* **TAREFA PROPOSTA**
Responda às perguntas abaixo com base no texto sobre DRGE.
(a) Há quanto tempo a paciente relata rouquidão recorrente?
(b) De que modo a obesidade favorece o refluxo?
(c) Quais sinais de alarme são citados como indicação de endoscopia?

* **TRECHO DO TEXTO**
-----

UNESP/HCFMB - Hospital das Clínicas de Botucatu (SP) — Prova 2020
Mulher de 52 anos apresenta queimação retroesternal e regurgitação há 5 anos, inicialmente cerca de 3 vezes na semana, e há 1 ano diariamente. O quadro é desencadeado minutos após a alimentação ou quando fica “estressada” e melhora com o uso de antiácidos, os quais utiliza sob demanda desde o início dos sintomas. Relata rouquidão recorrente há mais de 10 anos. AP: tabagismo ativo (20 anos-maço). Exame físico: IMC: 30,4 kg/m2, sem demais alterações. Além de orientações dietéticas e comportamentais, a conduta inicial mais adequada é
DRGE crônica (>5 anos), sintomas atípicos (rouquidão) e fatores de risco (tabagismo, obesidade) → IBP + EDA para avaliar complicações.
Pacientes com DRGE de longa duração (5 anos), sintomas extraesofágicos (rouquidão), e fatores de risco (tabagismo, obesidade) têm maior probabilidade de complicações como esofagite, esôfago de Barrett ou estenose. Nesses casos, a endoscopia digestiva alta é essencial para avaliar a mucosa esofágica e guiar a conduta, além da terapia com IBP.
A Doença do Refluxo Gastroesofágico (DRGE) é uma condição prevalente, e sua apresentação pode variar de sintomas típicos e leves a quadros crônicos com complicações significativas. A duração dos sintomas, a presença de manifestações extraesofágicas e fatores de risco são cruciais para determinar a conduta diagnóstica e terapêutica. Em pacientes com DRGE de longa data (mais de 5 anos), sintomas atípicos como rouquidão recorrente, e fatores de risco como tabagismo e obesidade (IMC > 30 kg/m²), a probabilidade de complicações esofágicas (esofagite erosiva, estenose, esôfago de Barrett) aumenta consideravelmente. Nesses casos, a endoscopia digestiva alta não é apenas um exame diagnóstico, mas uma ferramenta essencial para estratificação de risco e rastreamento de pré-malignidade. A conduta inicial mais adequada para esses pacientes inclui a prescrição de inibidores de bomba de prótons (IBP) para controle dos sintomas e cicatrização de lesões, juntamente com a realização de uma endoscopia digestiva alta. As orientações dietéticas e comportamentais são sempre importantes, mas a avaliação endoscópica é indispensável para guiar o manejo a longo prazo e identificar a necessidade de vigilância ou intervenções adicionais.
A endoscopia é indicada em pacientes com DRGE de longa duração, sintomas atípicos (como rouquidão, tosse crônica), sinais de alarme (disfagia, odinofagia, perda de peso, anemia, sangramento), ou fatores de risco para complicações (tabagismo, obesidade, idade avançada).
A rouquidão é um sintoma extraesofágico da DRGE, causada pela irritação das cordas vocais pelo refluxo do conteúdo ácido gástrico. É um sinal de que o refluxo pode estar atingindo a laringe e faringe, indicando uma forma mais complexa da doença.
O tabagismo e a obesidade são importantes fatores de risco para a DRGE. O tabaco diminui a pressão do esfíncter esofágico inferior e a produção de saliva, enquanto a obesidade aumenta a pressão intra-abdominal, favorecendo o refluxo e suas complicações.

-----

* **EXTRATO DOS DADOS**
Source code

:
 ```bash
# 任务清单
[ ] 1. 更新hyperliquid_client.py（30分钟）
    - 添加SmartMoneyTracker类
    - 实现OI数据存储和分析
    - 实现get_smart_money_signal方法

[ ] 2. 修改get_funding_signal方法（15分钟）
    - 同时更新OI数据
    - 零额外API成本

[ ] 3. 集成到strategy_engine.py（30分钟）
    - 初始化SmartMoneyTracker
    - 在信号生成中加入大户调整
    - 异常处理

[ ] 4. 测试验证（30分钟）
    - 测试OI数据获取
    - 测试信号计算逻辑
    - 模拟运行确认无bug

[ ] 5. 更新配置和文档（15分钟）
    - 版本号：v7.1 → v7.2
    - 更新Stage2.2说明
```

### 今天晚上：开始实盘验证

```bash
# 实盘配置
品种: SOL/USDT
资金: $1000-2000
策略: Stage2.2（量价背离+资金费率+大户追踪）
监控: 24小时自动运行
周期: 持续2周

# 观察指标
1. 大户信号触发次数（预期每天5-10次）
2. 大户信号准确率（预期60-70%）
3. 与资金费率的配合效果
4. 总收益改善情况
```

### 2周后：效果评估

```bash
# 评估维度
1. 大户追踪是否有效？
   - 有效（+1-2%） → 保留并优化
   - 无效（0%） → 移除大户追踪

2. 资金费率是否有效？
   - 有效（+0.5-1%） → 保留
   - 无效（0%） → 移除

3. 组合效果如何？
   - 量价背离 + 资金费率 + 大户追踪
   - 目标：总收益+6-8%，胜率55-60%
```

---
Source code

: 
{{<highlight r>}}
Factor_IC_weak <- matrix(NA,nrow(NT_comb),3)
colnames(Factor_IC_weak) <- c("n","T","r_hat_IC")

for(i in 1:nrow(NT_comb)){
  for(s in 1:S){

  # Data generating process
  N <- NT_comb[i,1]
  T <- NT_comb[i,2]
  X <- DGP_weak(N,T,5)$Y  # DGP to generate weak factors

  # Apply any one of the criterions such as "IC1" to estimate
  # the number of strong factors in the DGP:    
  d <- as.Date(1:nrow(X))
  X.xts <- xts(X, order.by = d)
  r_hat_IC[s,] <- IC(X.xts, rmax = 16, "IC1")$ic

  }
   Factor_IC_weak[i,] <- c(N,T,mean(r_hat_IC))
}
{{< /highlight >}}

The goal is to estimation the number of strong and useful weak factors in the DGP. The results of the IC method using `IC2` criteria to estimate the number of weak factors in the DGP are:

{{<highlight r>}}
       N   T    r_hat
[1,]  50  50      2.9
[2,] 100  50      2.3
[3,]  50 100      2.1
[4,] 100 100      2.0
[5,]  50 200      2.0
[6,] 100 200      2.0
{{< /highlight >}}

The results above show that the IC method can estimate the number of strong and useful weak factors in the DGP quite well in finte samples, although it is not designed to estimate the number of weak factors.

-----

* **RESPOSTA APRESENTADA**
(a) Há mais de 10 anos.
(b) A obesidade aumenta a pressão intra-abdominal.
(c) Disfagia, odinofagia, perda de peso, anemia e sangramento.